Your task:
Copy out the lines below word for word, leaving out the pictures.
________________
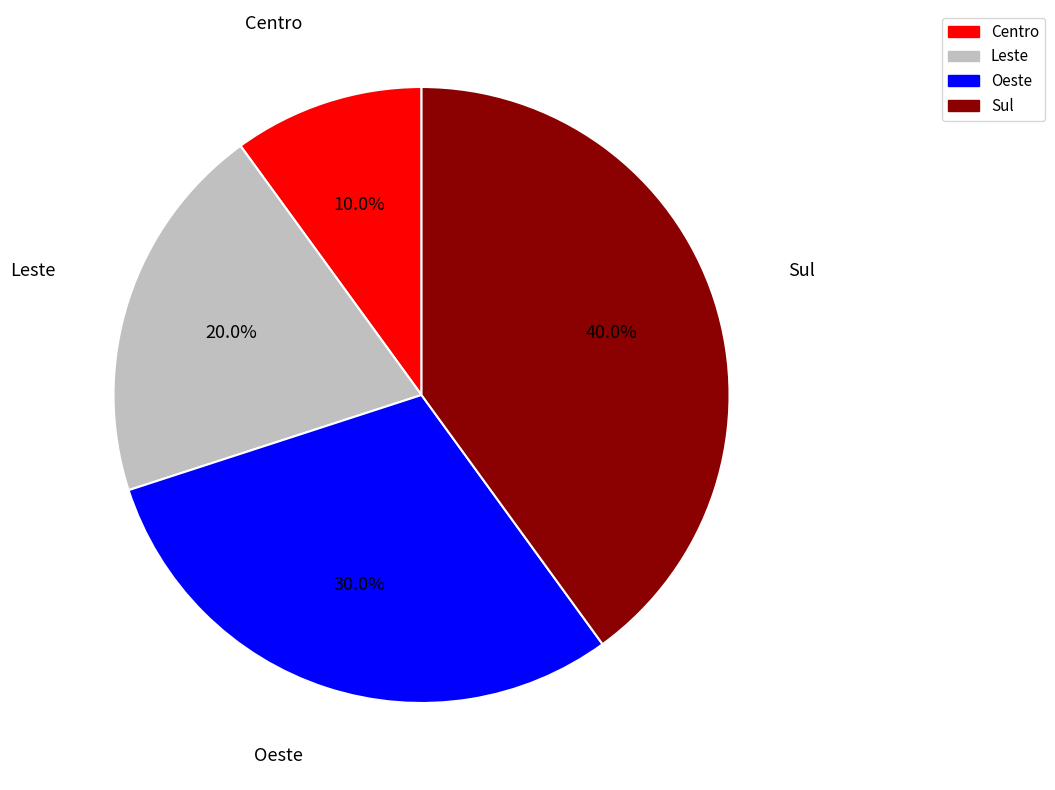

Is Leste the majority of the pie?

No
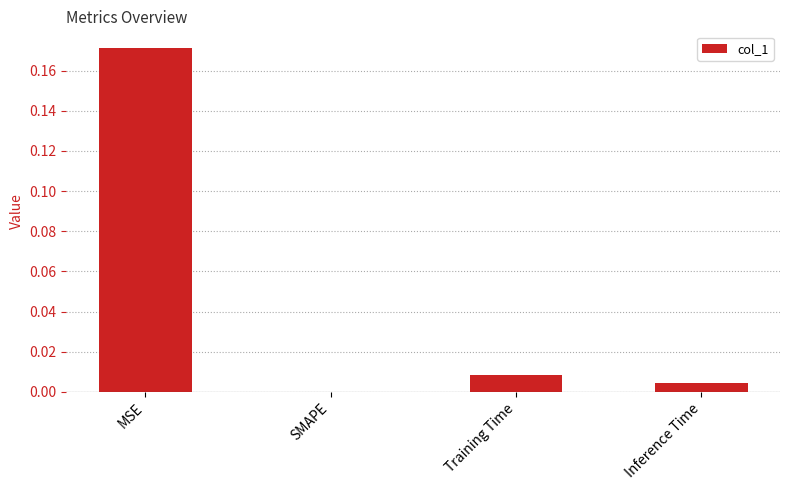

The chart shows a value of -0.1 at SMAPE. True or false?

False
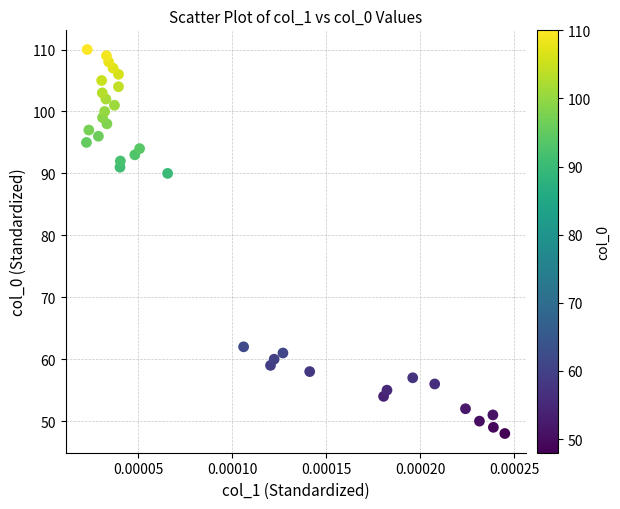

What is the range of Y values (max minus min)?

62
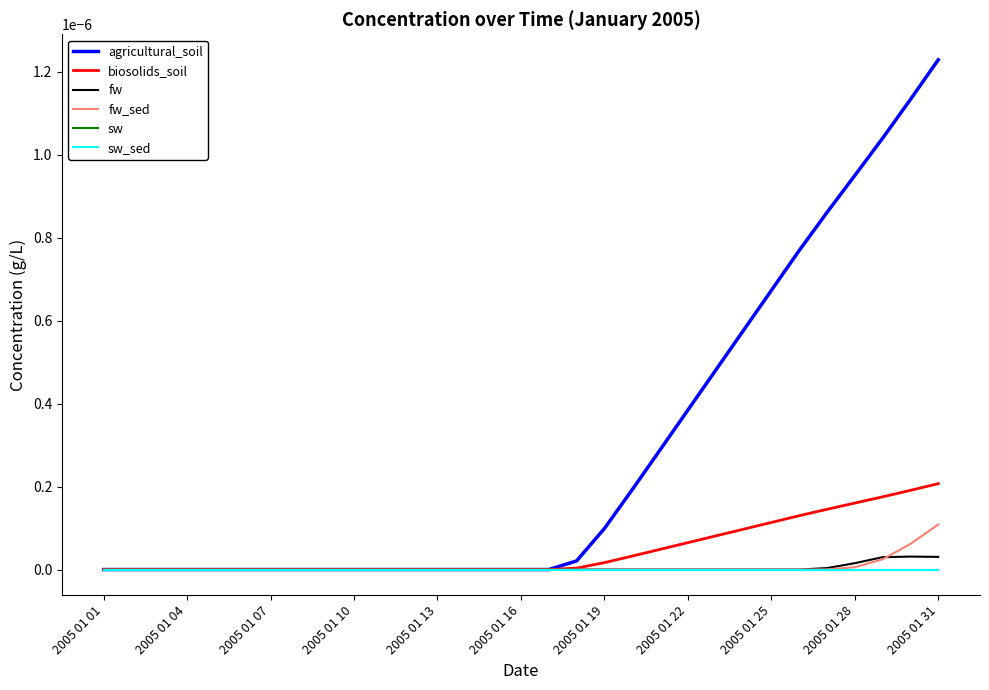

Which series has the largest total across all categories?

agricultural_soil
________________
Task response:
Is Leste the majority of the pie?

No

The chart shows a value of -0.1 at SMAPE. True or false?

False

What is the range of Y values (max minus min)?

62

Which series has the largest total across all categories?

agricultural_soil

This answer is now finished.